Page MenuHomePhabricator

Cover GitLab accounts in SQL queries for affiliation setting
Closed, ResolvedPublic


Looking at GitLab Merges data, e.g. on , shows numerous folks in the Submitters panel with (incorrect) "Independent" affiliation (they are WMF staff).

Update afterwards.

Event Timeline

Aklapper created this task.

Note that indexing GitLab data in Perceval does not index email addresses, probably because that's non-public PII which would require auth and specific permissions before being able to pull via the GitLab API would require auth, so what we get is only a random username:

"1234567890abcdef1234567890abcdef12345678": {
    "enrollments": [],
    "identities": [
            "email": null,
            "id": "1234567890abcdef1234567890abcdef12345678",
            "name": "SomeName",
            "source": "gitlab",
            "username": "someusername",
            "uuid": "1234567890abcdef1234567890abcdef12345678"

That means in contrast to Gerrit there is nothing that would allow identifying staff or non-volunteer GitLab accounts, as we only have a random username.

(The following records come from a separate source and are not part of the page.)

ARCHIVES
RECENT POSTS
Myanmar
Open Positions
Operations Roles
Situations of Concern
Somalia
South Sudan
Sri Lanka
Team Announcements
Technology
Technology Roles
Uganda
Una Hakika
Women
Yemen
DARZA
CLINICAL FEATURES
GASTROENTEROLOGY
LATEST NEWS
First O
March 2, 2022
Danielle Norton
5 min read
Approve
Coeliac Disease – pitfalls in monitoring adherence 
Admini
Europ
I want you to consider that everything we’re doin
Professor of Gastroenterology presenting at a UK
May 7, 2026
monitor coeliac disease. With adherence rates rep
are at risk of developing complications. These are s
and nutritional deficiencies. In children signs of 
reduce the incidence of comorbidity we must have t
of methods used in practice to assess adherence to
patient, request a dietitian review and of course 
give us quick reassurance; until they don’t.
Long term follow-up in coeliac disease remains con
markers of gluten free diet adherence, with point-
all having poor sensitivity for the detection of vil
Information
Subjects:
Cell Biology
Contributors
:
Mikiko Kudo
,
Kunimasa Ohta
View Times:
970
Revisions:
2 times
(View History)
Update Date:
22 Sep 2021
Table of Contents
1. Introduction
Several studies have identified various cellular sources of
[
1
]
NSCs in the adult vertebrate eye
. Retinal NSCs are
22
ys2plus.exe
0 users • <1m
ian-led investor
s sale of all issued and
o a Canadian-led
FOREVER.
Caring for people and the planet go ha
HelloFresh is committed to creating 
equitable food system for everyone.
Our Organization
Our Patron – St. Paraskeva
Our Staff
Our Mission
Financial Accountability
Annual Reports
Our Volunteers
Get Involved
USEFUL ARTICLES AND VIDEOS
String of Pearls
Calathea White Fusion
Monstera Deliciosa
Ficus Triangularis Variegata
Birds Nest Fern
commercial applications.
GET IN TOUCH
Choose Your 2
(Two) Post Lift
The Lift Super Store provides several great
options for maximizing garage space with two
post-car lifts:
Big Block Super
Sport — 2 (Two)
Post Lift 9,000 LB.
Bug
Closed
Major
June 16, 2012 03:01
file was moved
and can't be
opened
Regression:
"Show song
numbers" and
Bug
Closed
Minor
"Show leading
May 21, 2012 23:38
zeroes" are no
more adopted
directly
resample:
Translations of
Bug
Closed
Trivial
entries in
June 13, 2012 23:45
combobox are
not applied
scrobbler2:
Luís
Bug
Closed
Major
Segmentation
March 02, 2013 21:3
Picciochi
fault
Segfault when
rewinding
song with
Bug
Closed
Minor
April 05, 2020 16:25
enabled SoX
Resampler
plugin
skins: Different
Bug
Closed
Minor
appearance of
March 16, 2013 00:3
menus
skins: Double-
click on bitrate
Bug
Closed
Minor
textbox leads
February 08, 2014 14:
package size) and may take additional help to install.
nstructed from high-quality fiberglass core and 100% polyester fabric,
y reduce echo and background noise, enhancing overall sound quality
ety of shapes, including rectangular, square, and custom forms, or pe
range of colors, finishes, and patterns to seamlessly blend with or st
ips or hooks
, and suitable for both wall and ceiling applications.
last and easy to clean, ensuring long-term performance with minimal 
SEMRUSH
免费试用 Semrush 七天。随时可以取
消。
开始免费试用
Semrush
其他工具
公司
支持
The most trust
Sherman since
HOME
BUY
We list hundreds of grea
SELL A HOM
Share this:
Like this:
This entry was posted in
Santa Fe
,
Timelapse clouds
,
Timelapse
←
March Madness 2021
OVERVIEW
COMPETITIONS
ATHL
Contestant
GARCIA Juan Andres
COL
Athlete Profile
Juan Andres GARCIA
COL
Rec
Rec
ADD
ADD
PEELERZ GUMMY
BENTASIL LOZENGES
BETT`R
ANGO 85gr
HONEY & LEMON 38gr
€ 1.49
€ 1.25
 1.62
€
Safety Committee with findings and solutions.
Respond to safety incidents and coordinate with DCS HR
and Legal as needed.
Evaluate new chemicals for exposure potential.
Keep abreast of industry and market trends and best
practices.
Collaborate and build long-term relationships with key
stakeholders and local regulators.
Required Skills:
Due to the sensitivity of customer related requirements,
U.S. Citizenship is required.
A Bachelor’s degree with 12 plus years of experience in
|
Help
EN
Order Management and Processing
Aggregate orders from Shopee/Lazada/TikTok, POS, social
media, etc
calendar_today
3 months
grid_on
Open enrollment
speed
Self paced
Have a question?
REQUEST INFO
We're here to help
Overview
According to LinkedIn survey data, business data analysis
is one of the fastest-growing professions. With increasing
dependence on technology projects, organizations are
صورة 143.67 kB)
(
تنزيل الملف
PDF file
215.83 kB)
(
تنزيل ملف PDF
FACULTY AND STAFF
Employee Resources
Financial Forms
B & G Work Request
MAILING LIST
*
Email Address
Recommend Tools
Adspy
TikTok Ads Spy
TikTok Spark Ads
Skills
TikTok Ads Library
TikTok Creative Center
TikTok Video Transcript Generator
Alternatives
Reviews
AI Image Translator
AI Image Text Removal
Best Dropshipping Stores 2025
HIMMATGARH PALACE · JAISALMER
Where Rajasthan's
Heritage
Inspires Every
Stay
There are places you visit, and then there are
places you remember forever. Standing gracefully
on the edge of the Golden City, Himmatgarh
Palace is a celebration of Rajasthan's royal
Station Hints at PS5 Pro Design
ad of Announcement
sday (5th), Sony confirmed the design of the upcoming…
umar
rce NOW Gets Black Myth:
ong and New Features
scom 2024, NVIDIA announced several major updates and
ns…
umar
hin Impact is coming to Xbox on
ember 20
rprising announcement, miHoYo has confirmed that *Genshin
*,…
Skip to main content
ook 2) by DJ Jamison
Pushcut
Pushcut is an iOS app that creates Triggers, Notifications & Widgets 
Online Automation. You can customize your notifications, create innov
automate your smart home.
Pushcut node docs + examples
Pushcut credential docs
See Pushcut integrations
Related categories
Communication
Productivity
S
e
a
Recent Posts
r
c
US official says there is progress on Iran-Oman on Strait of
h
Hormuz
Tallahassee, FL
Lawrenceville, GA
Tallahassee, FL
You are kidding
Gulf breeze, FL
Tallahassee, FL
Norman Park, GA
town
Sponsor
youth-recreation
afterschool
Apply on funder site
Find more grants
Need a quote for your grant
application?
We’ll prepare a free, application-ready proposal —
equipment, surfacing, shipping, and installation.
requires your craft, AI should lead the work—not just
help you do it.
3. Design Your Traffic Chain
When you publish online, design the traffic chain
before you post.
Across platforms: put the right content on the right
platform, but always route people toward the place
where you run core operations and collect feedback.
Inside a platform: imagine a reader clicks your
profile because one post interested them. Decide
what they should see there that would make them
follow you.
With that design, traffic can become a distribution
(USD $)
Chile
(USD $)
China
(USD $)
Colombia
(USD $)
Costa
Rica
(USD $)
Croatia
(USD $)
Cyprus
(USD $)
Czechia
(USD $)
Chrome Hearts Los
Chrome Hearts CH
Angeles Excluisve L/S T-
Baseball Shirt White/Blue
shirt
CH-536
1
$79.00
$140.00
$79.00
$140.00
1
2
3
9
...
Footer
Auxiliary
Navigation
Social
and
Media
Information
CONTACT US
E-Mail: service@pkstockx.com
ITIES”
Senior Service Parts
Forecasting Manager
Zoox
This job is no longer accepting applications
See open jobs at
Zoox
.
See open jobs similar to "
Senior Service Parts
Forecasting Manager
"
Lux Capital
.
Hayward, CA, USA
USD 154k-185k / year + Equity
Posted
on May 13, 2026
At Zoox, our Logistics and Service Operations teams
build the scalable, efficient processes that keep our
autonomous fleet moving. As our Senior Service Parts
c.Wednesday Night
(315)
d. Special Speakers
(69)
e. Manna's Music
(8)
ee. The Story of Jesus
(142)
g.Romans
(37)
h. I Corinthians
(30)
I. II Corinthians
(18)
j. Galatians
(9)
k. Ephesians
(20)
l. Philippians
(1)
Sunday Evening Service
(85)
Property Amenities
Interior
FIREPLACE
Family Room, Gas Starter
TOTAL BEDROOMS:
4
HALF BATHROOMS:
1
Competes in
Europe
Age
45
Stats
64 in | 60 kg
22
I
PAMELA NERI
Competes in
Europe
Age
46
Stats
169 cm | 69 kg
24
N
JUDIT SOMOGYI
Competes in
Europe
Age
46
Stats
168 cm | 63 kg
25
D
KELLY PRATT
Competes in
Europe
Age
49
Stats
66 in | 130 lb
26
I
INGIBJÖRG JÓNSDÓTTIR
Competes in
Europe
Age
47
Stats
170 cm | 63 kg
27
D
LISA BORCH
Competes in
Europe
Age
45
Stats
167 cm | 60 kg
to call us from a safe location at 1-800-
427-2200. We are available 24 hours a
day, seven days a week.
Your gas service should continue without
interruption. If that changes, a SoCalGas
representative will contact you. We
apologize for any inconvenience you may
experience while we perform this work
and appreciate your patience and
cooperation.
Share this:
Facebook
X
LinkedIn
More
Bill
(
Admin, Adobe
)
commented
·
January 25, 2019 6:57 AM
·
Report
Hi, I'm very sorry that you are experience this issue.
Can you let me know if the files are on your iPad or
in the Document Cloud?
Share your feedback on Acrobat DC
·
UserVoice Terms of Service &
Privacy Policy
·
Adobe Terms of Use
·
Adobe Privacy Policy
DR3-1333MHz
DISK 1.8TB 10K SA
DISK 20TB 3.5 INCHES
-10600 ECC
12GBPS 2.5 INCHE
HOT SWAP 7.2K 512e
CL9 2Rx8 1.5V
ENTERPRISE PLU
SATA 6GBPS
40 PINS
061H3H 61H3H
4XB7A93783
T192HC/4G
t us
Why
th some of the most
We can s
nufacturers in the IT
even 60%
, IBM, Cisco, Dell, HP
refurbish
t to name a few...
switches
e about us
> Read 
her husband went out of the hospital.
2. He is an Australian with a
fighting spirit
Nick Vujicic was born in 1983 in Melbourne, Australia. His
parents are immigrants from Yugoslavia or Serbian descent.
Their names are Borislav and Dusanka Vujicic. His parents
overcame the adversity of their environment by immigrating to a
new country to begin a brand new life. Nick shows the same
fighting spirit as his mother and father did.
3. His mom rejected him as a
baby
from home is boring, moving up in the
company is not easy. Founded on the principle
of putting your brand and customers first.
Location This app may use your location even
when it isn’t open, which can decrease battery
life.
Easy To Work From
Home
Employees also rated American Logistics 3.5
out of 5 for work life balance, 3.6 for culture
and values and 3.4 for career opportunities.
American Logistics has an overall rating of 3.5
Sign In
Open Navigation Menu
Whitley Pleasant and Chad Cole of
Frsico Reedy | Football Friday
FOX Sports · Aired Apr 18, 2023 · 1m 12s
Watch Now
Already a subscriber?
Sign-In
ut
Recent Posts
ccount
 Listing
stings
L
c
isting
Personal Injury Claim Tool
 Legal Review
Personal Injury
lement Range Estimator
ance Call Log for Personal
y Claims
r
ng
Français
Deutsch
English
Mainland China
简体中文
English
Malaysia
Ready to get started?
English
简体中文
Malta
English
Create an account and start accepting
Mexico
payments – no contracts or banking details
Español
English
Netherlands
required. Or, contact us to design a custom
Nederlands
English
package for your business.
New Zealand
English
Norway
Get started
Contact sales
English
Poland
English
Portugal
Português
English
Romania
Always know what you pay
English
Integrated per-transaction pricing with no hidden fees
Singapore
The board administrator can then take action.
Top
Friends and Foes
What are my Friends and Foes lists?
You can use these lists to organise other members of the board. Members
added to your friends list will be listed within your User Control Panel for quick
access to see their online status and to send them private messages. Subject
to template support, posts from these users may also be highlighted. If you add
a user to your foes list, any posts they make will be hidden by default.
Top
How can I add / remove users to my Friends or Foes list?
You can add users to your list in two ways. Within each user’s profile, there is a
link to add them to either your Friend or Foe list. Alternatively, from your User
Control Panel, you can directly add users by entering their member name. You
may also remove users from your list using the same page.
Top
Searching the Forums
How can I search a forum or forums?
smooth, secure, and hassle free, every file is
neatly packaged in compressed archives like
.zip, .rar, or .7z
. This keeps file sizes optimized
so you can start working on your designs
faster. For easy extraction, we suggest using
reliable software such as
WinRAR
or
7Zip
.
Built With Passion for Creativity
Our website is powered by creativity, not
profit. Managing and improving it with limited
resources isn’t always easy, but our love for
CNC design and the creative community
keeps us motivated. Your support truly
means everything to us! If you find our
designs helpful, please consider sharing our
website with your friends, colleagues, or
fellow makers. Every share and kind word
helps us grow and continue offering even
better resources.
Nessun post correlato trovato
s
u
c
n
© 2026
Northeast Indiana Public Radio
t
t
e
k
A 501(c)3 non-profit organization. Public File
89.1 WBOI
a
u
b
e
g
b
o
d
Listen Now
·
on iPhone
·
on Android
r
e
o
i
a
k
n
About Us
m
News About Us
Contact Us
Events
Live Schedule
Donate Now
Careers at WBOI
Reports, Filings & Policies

This will mean that our affiliation stats will become more incorrect.

DB query to list accounts not marked as affiliated is SELECT CONCAT("", uuid), name, username, source FROM identities WHERE source = "gitlab" AND uuid NOT IN (SELECT uuid FROM enrollments) ORDER BY uuid; but as written in the previous comment this isn't much of a help.

Closing this as I have my query documented and updated the DB.
Going to cover the bigger underlying problem in T306769#7875745 in separate task T306770: How to identify affiliation of indexed GitLab accounts.